Starting with the first line and ending with the line that holds "Find Your Inner Beauty at", repeat the material exactly.

::: Data section

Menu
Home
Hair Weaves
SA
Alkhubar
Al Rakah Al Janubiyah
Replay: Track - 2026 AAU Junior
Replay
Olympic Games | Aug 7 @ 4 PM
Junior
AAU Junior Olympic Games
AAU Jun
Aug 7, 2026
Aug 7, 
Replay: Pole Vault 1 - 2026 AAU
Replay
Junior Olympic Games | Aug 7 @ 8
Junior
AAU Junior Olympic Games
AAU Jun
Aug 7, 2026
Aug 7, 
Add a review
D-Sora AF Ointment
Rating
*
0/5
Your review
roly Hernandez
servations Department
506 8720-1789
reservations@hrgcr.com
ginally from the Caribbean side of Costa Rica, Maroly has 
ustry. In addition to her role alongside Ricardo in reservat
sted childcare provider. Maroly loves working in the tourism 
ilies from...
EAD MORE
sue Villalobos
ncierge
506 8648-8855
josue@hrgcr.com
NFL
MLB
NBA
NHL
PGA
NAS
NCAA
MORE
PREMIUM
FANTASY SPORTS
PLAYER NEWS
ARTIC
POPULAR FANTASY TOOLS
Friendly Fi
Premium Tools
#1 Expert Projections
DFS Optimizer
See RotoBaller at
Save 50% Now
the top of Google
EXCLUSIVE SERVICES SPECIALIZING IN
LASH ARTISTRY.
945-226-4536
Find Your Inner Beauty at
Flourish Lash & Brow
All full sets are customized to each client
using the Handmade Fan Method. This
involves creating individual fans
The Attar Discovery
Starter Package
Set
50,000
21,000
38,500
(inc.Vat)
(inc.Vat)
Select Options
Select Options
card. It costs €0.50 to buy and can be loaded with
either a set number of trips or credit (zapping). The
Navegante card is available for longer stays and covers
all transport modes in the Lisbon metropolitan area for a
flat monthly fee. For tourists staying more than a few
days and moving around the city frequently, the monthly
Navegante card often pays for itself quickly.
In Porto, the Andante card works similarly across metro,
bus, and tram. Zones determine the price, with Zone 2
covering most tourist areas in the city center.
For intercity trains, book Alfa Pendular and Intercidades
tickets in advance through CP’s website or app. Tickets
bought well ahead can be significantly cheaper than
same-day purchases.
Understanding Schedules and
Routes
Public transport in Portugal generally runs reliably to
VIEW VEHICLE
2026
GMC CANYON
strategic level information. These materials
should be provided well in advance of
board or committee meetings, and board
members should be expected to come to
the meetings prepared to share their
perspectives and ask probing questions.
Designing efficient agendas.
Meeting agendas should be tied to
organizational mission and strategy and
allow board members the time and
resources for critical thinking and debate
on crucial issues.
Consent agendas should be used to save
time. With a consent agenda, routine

::::::

**Output for this exercise:**
Menu
Home
Hair Weaves
SA
Alkhubar
Al Rakah Al Janubiyah
Replay: Track - 2026 AAU Junior
Replay
Olympic Games | Aug 7 @ 4 PM
Junior
AAU Junior Olympic Games
AAU Jun
Aug 7, 2026
Aug 7, 
Replay: Pole Vault 1 - 2026 AAU
Replay
Junior Olympic Games | Aug 7 @ 8
Junior
AAU Junior Olympic Games
AAU Jun
Aug 7, 2026
Aug 7, 
Add a review
D-Sora AF Ointment
Rating
*
0/5
Your review
roly Hernandez
servations Department
506 8720-1789
reservations@hrgcr.com
ginally from the Caribbean side of Costa Rica, Maroly has 
ustry. In addition to her role alongside Ricardo in reservat
sted childcare provider. Maroly loves working in the tourism 
ilies from...
EAD MORE
sue Villalobos
ncierge
506 8648-8855
josue@hrgcr.com
NFL
MLB
NBA
NHL
PGA
NAS
NCAA
MORE
PREMIUM
FANTASY SPORTS
PLAYER NEWS
ARTIC
POPULAR FANTASY TOOLS
Friendly Fi
Premium Tools
#1 Expert Projections
DFS Optimizer
See RotoBaller at
Save 50% Now
the top of Google
EXCLUSIVE SERVICES SPECIALIZING IN
LASH ARTISTRY.
945-226-4536
Find Your Inner Beauty at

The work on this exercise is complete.